— START OF Reading text —

NUMA was one of several co-sponsors who backed Tom
Hotzel and the North Face Research Expedition to find
British climbers George Mallory and Andrew Irvine, lost
on Mount Everest. November, 1986.
The unknown fate of Mallory and Irvine, who vanished near
the summit of Mount Everest in 1924, has been a puzzle
for over six decades. Mallory, a famous mountain climber
of his day, was the man who coined the phrase "because
it's there" when asked why he wanted to reach the
peak of Mount Everest.
I read of Hotzel's expedition in the newspaper and
contacted him, offering to contribute to his effort.
Unfortunately, his search team was beat out by terrible
weather and they accomplished very little. We've maintained
close correspondence and Hotzel intends to try again.
His story of the expedition follows.
As of this writing (2-11-88) Mallory and Irvine remain
buried somewhere on the icy slopes of Everest.
Mallory & Irvine--The Search Continues by Tom Holzel
617 263-1122 Of forty-two Himalayan expeditions setting
out to conquer Himalayan summits this autumn, none of
them succeeded. We were no exception. Pinned down in
our tents by furious winds, the hard won tracks of the
previous days' route filled in by nightly snowfalls,
the expedition members were slowly worn down by exhaustion,
high altitude deterioration and, eventually by the sheer
cold, but we scored several small victories.

— END OF Reading text —

What you need to do »
[A] According to the account of the Everest search, in what year did Mallory and Irvine vanish near the summit?
[B] For each statement, decide whether it agrees with the account of the Everest search, and quote the words that decide it: (i) Mallory was the person who coined the phrase "because it's there." (ii) Some of the forty-two Himalayan expeditions that autumn reached their summits. (iii) Bad weather held back Hotzel's search team.
[C] Continue the account of the Everest search from its last sentence.
The rows that follow were taken from a different source than the account of the Everest search.

— START OF Record set —

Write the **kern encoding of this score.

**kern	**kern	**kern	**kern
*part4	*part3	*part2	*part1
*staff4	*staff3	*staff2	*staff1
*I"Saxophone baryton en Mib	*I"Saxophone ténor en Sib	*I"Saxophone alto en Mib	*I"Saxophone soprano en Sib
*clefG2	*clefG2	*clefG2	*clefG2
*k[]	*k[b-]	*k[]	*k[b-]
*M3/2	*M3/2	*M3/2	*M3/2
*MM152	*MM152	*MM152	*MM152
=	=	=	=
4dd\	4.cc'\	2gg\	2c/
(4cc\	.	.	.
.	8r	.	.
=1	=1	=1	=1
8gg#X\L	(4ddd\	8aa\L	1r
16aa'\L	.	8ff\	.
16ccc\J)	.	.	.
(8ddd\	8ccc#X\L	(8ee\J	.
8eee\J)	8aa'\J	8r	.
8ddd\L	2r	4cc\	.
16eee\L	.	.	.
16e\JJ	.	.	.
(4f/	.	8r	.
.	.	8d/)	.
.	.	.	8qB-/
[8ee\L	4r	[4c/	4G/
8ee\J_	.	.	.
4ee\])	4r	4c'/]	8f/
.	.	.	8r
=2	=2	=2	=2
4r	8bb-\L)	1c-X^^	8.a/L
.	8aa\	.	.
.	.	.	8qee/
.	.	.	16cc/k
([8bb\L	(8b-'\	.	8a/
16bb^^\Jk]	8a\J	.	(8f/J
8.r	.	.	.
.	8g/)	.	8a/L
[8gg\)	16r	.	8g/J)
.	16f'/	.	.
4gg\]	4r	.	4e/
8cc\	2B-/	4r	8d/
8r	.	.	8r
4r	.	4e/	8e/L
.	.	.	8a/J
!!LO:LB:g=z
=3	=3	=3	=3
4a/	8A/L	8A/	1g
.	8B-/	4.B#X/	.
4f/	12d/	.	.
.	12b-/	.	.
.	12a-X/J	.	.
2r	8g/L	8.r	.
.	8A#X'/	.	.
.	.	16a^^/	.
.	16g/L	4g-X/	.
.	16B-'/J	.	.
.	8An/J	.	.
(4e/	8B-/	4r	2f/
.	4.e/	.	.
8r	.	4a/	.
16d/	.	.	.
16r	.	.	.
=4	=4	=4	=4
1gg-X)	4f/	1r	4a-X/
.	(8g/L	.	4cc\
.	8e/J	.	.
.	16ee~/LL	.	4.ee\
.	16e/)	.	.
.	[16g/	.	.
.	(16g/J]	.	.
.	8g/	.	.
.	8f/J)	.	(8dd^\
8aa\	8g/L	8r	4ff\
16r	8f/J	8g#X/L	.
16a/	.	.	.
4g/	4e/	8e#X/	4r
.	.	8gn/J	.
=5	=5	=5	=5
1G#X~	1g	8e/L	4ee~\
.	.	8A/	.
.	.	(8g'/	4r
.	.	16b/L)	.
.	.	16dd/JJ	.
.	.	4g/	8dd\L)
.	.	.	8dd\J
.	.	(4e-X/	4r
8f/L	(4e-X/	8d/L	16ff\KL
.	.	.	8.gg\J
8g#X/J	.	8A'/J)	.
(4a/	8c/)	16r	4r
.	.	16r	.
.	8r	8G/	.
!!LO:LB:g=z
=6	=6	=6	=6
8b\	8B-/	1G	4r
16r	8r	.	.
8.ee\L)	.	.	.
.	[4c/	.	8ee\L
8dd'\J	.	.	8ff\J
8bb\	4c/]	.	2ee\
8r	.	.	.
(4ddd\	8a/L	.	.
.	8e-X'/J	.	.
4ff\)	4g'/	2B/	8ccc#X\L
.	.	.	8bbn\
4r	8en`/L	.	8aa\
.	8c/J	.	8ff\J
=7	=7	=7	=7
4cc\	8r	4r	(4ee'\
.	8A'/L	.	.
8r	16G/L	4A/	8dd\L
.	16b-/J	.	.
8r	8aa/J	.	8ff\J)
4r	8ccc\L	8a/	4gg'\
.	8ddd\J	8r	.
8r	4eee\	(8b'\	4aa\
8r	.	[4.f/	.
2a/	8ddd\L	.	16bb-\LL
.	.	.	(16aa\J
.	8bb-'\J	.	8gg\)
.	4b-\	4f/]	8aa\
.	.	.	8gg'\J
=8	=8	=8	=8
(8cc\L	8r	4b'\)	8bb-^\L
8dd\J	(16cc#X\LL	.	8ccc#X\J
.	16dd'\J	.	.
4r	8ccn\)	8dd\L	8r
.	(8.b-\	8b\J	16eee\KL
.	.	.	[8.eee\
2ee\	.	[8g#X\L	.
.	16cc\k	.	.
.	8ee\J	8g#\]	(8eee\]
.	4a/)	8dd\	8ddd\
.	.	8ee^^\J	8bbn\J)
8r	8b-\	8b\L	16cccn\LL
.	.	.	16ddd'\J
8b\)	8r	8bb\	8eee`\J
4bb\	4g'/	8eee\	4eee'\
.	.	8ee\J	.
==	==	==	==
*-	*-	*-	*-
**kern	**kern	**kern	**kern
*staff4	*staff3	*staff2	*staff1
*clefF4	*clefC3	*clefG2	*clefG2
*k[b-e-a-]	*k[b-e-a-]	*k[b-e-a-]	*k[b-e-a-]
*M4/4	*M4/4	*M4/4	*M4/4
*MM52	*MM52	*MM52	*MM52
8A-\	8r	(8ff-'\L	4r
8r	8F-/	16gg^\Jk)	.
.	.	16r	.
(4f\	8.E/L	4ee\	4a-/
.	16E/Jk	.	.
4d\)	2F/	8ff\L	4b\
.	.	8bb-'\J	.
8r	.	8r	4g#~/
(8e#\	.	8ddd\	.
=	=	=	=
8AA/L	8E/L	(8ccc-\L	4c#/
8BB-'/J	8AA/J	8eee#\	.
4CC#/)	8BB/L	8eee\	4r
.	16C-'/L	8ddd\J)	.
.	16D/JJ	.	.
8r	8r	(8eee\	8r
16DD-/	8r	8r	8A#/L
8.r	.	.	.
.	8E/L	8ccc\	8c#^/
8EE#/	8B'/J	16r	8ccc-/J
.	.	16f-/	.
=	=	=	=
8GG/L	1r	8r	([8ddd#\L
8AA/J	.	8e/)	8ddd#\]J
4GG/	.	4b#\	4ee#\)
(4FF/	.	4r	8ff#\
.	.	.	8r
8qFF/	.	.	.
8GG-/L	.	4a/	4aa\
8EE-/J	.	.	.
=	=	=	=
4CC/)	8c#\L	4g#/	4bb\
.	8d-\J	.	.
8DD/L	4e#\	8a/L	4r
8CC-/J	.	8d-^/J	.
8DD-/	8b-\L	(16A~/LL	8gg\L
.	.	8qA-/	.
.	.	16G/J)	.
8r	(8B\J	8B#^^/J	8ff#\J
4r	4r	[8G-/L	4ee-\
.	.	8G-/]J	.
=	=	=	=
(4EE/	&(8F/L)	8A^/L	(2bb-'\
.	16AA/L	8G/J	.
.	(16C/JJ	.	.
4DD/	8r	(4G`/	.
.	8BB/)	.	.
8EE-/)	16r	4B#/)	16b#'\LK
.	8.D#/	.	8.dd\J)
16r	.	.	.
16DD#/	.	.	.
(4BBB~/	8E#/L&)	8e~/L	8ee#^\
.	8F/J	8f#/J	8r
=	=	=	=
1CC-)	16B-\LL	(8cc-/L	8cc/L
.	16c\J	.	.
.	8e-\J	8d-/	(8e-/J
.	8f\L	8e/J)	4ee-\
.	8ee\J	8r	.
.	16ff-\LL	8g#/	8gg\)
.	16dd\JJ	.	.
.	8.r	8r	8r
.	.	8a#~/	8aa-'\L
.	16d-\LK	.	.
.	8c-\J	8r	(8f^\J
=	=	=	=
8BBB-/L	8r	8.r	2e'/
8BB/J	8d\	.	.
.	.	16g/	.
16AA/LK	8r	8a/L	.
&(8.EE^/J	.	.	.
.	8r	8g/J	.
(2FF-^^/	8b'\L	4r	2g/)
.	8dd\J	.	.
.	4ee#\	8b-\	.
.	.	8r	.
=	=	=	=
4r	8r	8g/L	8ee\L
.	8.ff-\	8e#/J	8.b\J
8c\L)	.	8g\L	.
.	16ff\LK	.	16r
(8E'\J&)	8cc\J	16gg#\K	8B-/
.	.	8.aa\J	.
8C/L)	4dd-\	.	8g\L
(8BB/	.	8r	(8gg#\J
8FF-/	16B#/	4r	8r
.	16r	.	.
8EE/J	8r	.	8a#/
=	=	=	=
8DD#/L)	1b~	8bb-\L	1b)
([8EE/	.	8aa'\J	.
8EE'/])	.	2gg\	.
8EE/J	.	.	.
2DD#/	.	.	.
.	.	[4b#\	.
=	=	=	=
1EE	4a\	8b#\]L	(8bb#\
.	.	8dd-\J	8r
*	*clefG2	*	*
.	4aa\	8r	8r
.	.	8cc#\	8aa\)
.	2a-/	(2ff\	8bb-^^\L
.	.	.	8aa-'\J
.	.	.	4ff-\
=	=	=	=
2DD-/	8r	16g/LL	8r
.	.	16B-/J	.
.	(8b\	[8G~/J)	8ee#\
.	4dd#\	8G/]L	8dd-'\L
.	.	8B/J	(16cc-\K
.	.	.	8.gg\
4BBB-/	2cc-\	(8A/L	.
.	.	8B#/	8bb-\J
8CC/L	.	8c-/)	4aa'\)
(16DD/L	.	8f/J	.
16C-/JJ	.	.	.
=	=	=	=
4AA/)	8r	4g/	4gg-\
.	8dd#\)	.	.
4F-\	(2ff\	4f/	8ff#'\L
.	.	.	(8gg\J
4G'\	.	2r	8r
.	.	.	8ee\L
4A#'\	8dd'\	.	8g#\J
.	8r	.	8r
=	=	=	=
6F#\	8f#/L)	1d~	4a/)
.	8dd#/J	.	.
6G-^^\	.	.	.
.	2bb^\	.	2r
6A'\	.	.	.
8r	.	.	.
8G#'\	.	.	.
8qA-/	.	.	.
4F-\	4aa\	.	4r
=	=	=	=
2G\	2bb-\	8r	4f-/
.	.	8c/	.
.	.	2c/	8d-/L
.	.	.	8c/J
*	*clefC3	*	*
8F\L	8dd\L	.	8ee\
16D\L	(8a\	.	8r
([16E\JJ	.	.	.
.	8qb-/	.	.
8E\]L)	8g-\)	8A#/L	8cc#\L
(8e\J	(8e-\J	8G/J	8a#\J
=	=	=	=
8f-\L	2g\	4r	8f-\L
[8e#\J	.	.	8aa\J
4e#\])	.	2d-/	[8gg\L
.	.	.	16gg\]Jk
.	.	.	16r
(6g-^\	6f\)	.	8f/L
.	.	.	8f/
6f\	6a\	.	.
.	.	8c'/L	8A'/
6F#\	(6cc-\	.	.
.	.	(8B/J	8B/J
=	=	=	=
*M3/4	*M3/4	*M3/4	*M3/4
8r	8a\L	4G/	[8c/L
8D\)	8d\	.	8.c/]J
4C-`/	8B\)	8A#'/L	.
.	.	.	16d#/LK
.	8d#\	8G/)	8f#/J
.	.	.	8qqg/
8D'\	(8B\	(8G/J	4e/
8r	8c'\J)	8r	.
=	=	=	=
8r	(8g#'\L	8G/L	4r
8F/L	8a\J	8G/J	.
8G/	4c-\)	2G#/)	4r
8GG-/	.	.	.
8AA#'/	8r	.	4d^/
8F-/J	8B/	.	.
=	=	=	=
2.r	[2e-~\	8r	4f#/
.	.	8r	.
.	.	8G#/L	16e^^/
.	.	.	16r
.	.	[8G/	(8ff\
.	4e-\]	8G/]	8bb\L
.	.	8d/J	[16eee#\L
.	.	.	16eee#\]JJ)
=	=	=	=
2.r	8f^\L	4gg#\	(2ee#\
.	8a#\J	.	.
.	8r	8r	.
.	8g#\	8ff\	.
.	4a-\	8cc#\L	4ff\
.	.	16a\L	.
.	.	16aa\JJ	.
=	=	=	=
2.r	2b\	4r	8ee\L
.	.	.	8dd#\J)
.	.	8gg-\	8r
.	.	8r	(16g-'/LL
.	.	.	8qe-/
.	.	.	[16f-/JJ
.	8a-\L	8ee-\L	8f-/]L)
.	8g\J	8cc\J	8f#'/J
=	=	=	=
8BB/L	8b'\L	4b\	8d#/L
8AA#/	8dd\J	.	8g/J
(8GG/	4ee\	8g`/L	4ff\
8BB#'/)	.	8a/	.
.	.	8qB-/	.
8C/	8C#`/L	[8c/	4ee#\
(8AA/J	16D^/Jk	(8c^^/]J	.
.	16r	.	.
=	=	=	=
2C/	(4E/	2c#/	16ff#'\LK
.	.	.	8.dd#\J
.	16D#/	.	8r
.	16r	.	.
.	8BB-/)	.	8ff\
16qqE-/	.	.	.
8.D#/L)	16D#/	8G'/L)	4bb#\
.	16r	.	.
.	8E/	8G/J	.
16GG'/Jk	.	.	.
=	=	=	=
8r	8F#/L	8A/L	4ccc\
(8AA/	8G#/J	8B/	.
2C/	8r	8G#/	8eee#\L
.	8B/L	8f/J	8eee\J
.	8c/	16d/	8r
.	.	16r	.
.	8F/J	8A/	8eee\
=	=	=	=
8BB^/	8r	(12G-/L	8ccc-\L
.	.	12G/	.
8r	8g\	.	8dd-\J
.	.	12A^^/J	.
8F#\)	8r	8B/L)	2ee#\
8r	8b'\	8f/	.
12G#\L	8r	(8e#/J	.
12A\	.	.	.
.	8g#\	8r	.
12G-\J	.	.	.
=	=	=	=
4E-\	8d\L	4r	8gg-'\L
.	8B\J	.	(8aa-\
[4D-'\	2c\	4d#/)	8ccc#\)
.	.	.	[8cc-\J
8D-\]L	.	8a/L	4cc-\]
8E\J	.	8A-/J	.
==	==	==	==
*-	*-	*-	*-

— END OF Record set —

Outputs by task »
[A] 1924

[B]
(i) Yes: "was the man who coined the phrase "because it's there""
(ii) No: "none of them succeeded"
(iii) Yes: "his search team was beat out by terrible weather"

[C]
Post-monsoon (Autumn) expeditions to Mt. Everest all
follow a simple plan--a plan simple to describe, that
is. The climbers try to stock an intermediate "Advance
Base Camp" (ABC) as fully as possible. Advance
Base Camps are situated as high up the mountain as possible,
but before the climbing becomes too difficult, or "technical",
i.e., requiring ropes to climb. Then, in an anticipated
seasonal 10-day window of calm, clear weather, the climbers
attempt their rush to the summit.
We followed this plan to the letter, stocking our camp
three (C3) with 15 pitched tents, oxygen, ropes, food,
fuel and a powerful team of strong, young climbers.
While we were right on schedule, Mother Nature failed
to follow hers. The 10-day window never arrived. Even
so, the climbers repeatedly broke trail over the same
route in order to stock C-4 and C-5 at 23,000 and 25,
300ft, but it was not to be.
Once stocked, climbers never again were able to reach
C-5. It was during an effort to regain our high point
that 4 Sherpas became stranded at C-4 for two nights
of harrowing storms. At the first sign of clear weather,
they aborted their attempt and began a descent. Although
the exact cause of the avalanche is not entirely clear,
it seems likely that a Sherpa higher up on an 150-ft
long rope started an avalanche that ripped loose his
companion lower down. The sliding Sherpa fell over a
60-ft cliff. His impact created a second avalanche of
large, hard snow blocks. The pummeling of these blocks,
added to by the oxygen bottle in his pack probably broke
his neck, the likely cause of his death.
Our primary goal was to reach the 27,000-ft snow terrace
where we hoped to discover the body of an "English
dead" sighted by a Chinese climber in 1975, and
reported to a Japanese climber in 1979. The day after
the report, the Chinese discoverer died in an avalanche
on the same North Col headwall that killed our Sherpa.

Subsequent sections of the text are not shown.